La villa Champfleuri est surtout connue pour ses jardins extraordinaires, où furent tournés de nombreux films. Parmi eux, "Macao, l’enfer du jeu" tourné par Jean Delannoy qui a utilisé pour l’occasion le superbe jardin japonais. Les jardins proposent aux visiteurs, sur trois hectares, de nombreux sujets de dépaysement : l’Europe, l’Asie, l’Afrique. La villa appartenait à un riche ressortissant américain qui la vendit en 1923 à M. et Mme. Mario Vagliano.

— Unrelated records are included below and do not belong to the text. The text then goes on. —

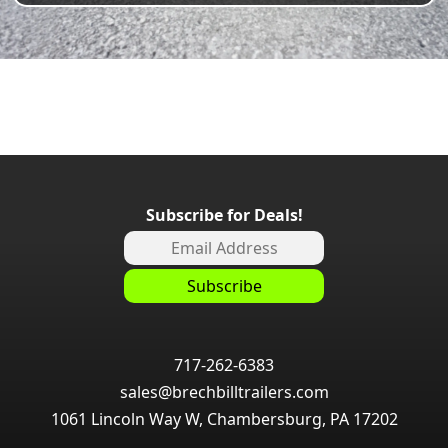
Subscribe for Deals!
717-262-6383
sales@brechbilltrailers.com
1061 Lincoln Way W, Chambersburg, PA 17202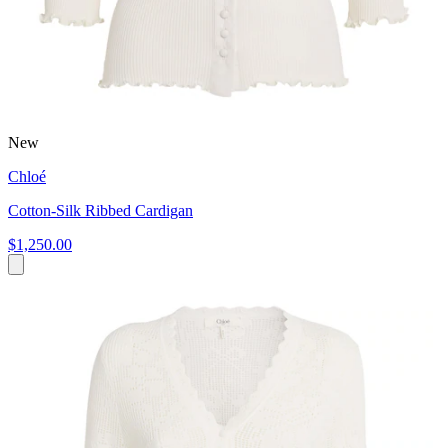
New
Chloé
Cotton-Silk Ribbed Cardigan
$1,250.00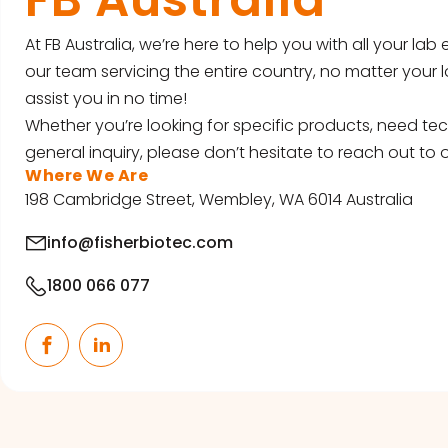
At FB Australia, we’re here to help you with all your la
our team servicing the entire country, no matter your l
assist you in no time!
Whether you’re looking for specific products, need tec
general inquiry, please don’t hesitate to reach out to o
Where We Are
198 Cambridge Street, Wembley, WA 6014 Australia
info@fisherbiotec.com
1800 066 077
Facebook
LinkedIn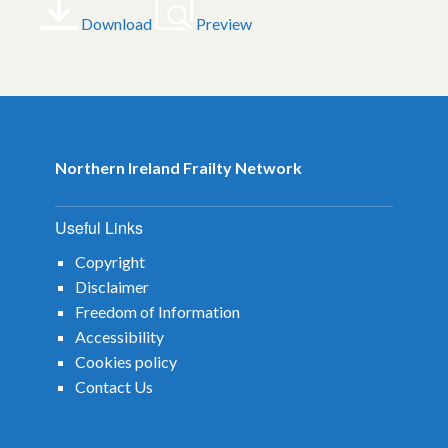
Download
Preview
Northern Ireland Frailty Network
Useful Links
Copyright
Disclaimer
Freedom of Information
Accessibility
Cookies policy
Contact Us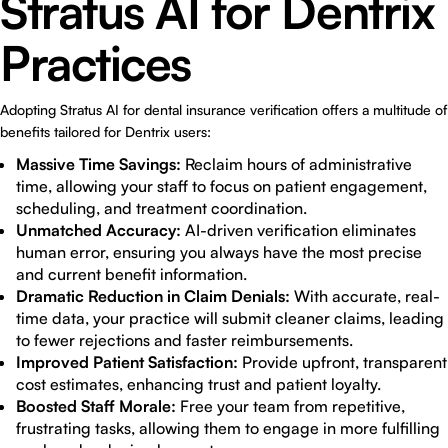
Stratus AI for Dentrix
Practices
Adopting Stratus AI for dental insurance verification offers a multitude of
benefits tailored for Dentrix users:
Massive Time Savings:
Reclaim hours of administrative
time, allowing your staff to focus on patient engagement,
scheduling, and treatment coordination.
Unmatched Accuracy:
AI-driven verification eliminates
human error, ensuring you always have the most precise
and current benefit information.
Dramatic Reduction in Claim Denials:
With accurate, real-
time data, your practice will submit cleaner claims, leading
to fewer rejections and faster reimbursements.
Improved Patient Satisfaction:
Provide upfront, transparent
cost estimates, enhancing trust and patient loyalty.
Boosted Staff Morale:
Free your team from repetitive,
frustrating tasks, allowing them to engage in more fulfilling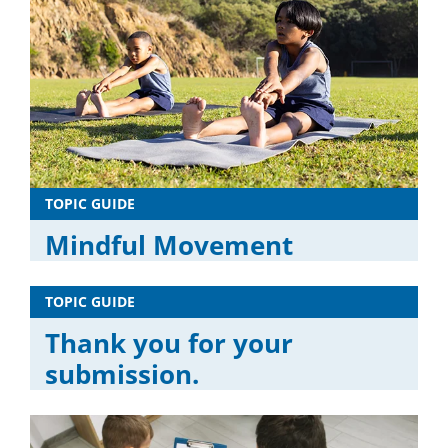
TOPIC GUIDE
Mindful Movement
TOPIC GUIDE
Thank you for your
submission.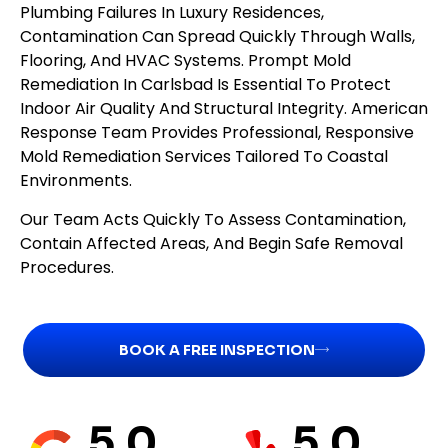
Plumbing Failures In Luxury Residences,
Contamination Can Spread Quickly Through Walls,
Flooring, And HVAC Systems. Prompt Mold
Remediation In Carlsbad Is Essential To Protect
Indoor Air Quality And Structural Integrity. American
Response Team Provides Professional, Responsive
Mold Remediation Services Tailored To Coastal
Environments.
Our Team Acts Quickly To Assess Contamination,
Contain Affected Areas, And Begin Safe Removal
Procedures.
BOOK A FREE INSPECTION
5.0
5.0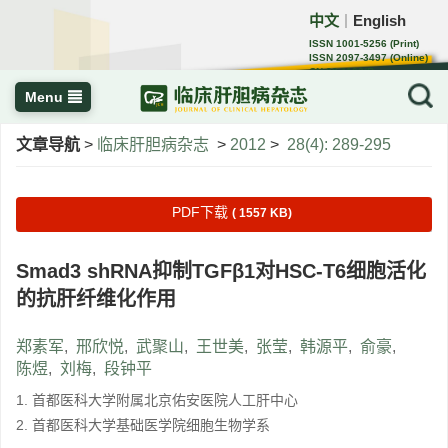
中文
English
｜
ISSN 1001-5256 (Print)
ISSN 2097-3497 (Online)
CN 22-1108/R
Menu
文章导航
>
临床肝胆病杂志
>
2012
>
28(4): 289-295
PDF下载
( 1557 KB)
Smad3 shRNA抑制TGFβ1对HSC-T6细胞活化
的抗肝纤维化作用
郑素军
,
邢欣悦
,
武聚山
,
王世美
,
张莹
,
韩源平
,
俞豪
,
陈煜
,
刘梅
,
段钟平
1. 首都医科大学附属北京佑安医院人工肝中心
2. 首都医科大学基础医学院细胞生物学系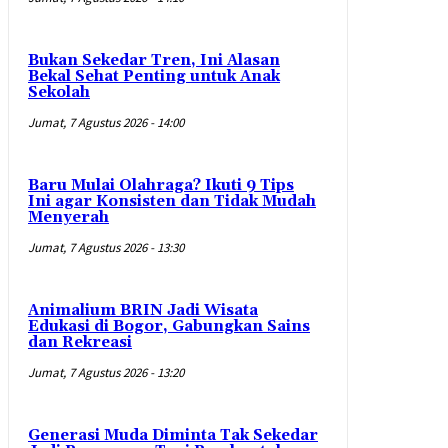
Bukan Sekedar Tren, Ini Alasan
Bekal Sehat Penting untuk Anak
Sekolah
Jumat, 7 Agustus 2026 - 14:00
Baru Mulai Olahraga? Ikuti 9 Tips
Ini agar Konsisten dan Tidak Mudah
Menyerah
Jumat, 7 Agustus 2026 - 13:30
Animalium BRIN Jadi Wisata
Edukasi di Bogor, Gabungkan Sains
dan Rekreasi
Jumat, 7 Agustus 2026 - 13:20
Generasi Muda Diminta Tak Sekedar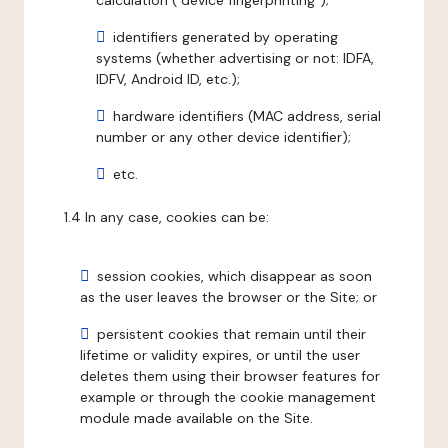
calculation ("device fingerprinting");
identifiers generated by operating
systems (whether advertising or not: IDFA,
IDFV, Android ID, etc.);
hardware identifiers (MAC address, serial
number or any other device identifier);
etc.
1.4 In any case, cookies can be:
session cookies, which disappear as soon
as the user leaves the browser or the Site; or
persistent cookies that remain until their
lifetime or validity expires, or until the user
deletes them using their browser features for
example or through the cookie management
module made available on the Site.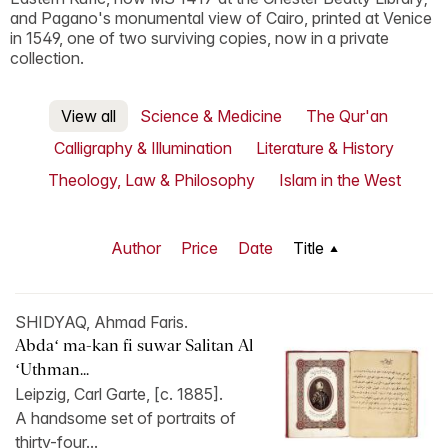
and Pagano's monumental view of Cairo, printed at Venice
in 1549, one of two surviving copies, now in a private
collection.
View all
Science & Medicine
The Qur'an
Calligraphy & Illumination
Literature & History
Theology, Law & Philosophy
Islam in the West
Author
Price
Date
Title
SHIDYAQ, Ahmad Faris.
Abdaʻ ma-kan fi suwar Salitan Al
ʻUthman...
Leipzig, Carl Garte, [c. 1885].
A handsome set of portraits of
thirty-four...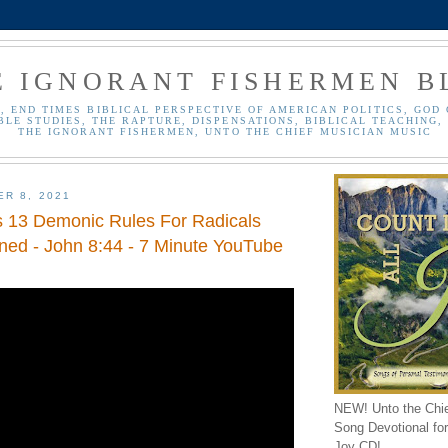
E IGNORANT FISHERMEN B
, END TIMES BIBLICAL PERSPECTIVE OF AMERICAN POLITICS, GOD 
BLE STUDIES, THE RAPTURE, DISPENSATIONS, BIBLICAL TEACHING, 
THE IGNORANT FISHERMEN, UNTO THE CHIEF MUSICIAN MUSIC
ER 8, 2021
's 13 Demonic Rules For Radicals
ined - John 8:44 - 7 Minute YouTube
NEW! Unto the Chi
Song Devotional for 
Joy CD!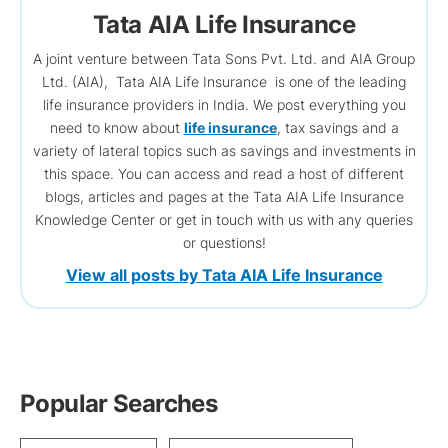
Tata AIA Life Insurance
A joint venture between Tata Sons Pvt. Ltd. and AIA Group
Ltd. (AIA), Tata AIA Life Insurance is one of the leading
life insurance providers in India. We post everything you
need to know about
life insurance
, tax savings and a
variety of lateral topics such as savings and investments in
this space. You can access and read a host of different
blogs, articles and pages at the Tata AIA Life Insurance
Knowledge Center or get in touch with us with any queries
or questions!
View all posts by Tata AIA Life Insurance
Popular Searches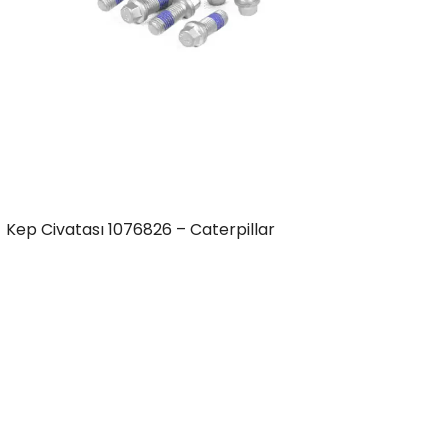
Kep Civatası 1076826 – Caterpillar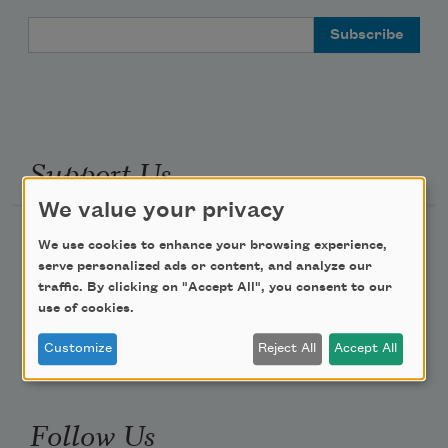
Email Address
Support Us
We value your privacy
Become a Member
We use cookies to enhance your browsing experience,
serve personalized ads or content, and analyze our
Donate Now
traffic. By clicking on "Accept All", you consent to our
Get Involved
use of cookies.
Make a Bequest
Customize
Reject All
Accept All
Advertise with Us
Follow Us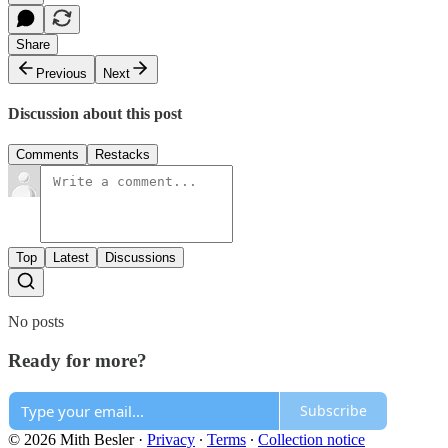
Share
Previous
Next
Discussion about this post
Comments
Restacks
Top
Latest
Discussions
No posts
Ready for more?
Subscribe
© 2026 Mith Besler
·
Privacy
∙
Terms
∙
Collection notice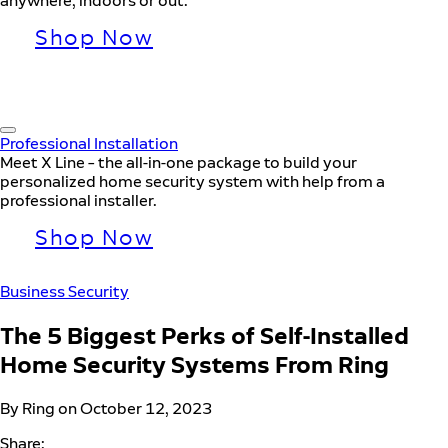
anywhere, indoors or out.
Shop Now
Professional Installation
Meet X Line – the all-in-one package to build your
personalized home security system with help from a
professional installer.
Shop Now
Business Security
The 5 Biggest Perks of Self-Installed
Home Security Systems From Ring
By Ring on October 12, 2023
Share: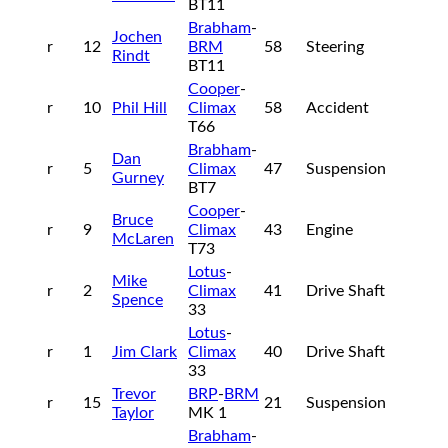
BT11
Brabham
-
Jochen
r
12
BRM
58
Steering
Rindt
BT11
Cooper
-
r
10
Phil Hill
Climax
58
Accident
T66
Brabham
-
Dan
r
5
Climax
47
Suspension
Gurney
BT7
Cooper
-
Bruce
r
9
Climax
43
Engine
McLaren
T73
Lotus
-
Mike
r
2
Climax
41
Drive Shaft
Spence
33
Lotus
-
r
1
Jim Clark
Climax
40
Drive Shaft
33
Trevor
BRP
-
BRM
r
15
21
Suspension
Taylor
MK 1
Brabham
-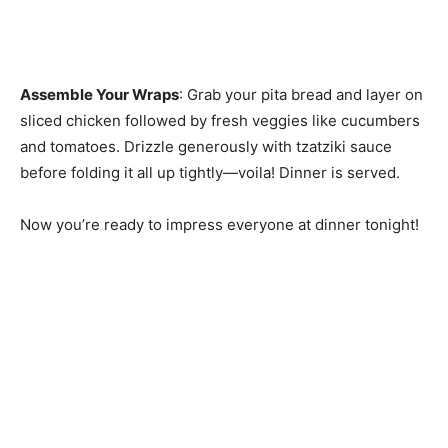
Assemble Your Wraps
: Grab your pita bread and layer on
sliced chicken followed by fresh veggies like cucumbers
and tomatoes. Drizzle generously with tzatziki sauce
before folding it all up tightly—voila! Dinner is served.
Now you’re ready to impress everyone at dinner tonight!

Château la croix des gardes

L’acquéreur de cinquante hectares de bosquets, de broussailles et de rocailles, au sommet de la Croix des Gardes était le Suisse Paul Girod. A partir de 1919, il fit édifier sur ces terres le château de la Croix des Gardes. Le bâtiment, avec sa façade de style florentin, se trouve au cœur de véritables jardins suspendus d’une surface de douze hectares. Le château fut vendu en 1925 à M. Goldman, créateur des célèbres bijoux Burma, puis revendu à M. Leven, un des propriétaires de "Pschitt".


Château Scott


Michel Hugues Scott, inventeur de l’émulsion à base d’huile de foie de morue, fit bâtir un manoir dans un parc immense qui descendait jusqu’à la mer. Ces lieux ont inspiré Marcel L’Herbier qui, en 1931, y tourna la version parlante du "Mystère de la Chambre Jaune". Devenue veuve, Mme Scott vendit, en 1891 à M. H-Emile Meunier, fabricant de chocolats bien connus. Vers 1935, le domaine est vendu au propriétaire du Grand Hôtel à Cannes.

villa Fiesole

Le peintre Jean-Gabriel Domergue cherchait à Cannes un terrain sur lequel il pourrait construire une demeure semblable à celles qu’il avait vues à Fiesole, une cité des environs de Florence. Il le trouva en 1926 au bas de la Californie. En 1936, on pendait la crémaillère. C’est dans cette villa que les femmes les plus élégantes et les plus belles du monde sont venues poser pour l’artiste : Gina Lollobrigida, Brigitte Bardot, Joséphine Baker, Mylène Demongeot, Mme Van Cleef et tant d’autres. Rebaptisée villa Domergue, elle appartient aujourd’hui à la Ville de Cannes.

Château de Thorenc

Situé dans le quartier verdoyant de Terrefial, à la limite de Cannes et du Cannet aux abords du massif de la Californie, le vaste domaine du château de Thorenc fut la propriété de la duchesse de Benford avant de devenir, beaucoup plus tard, la résidence de l’ex-empereur d’Annam, Bao Daï, jusqu’au début des années 1970.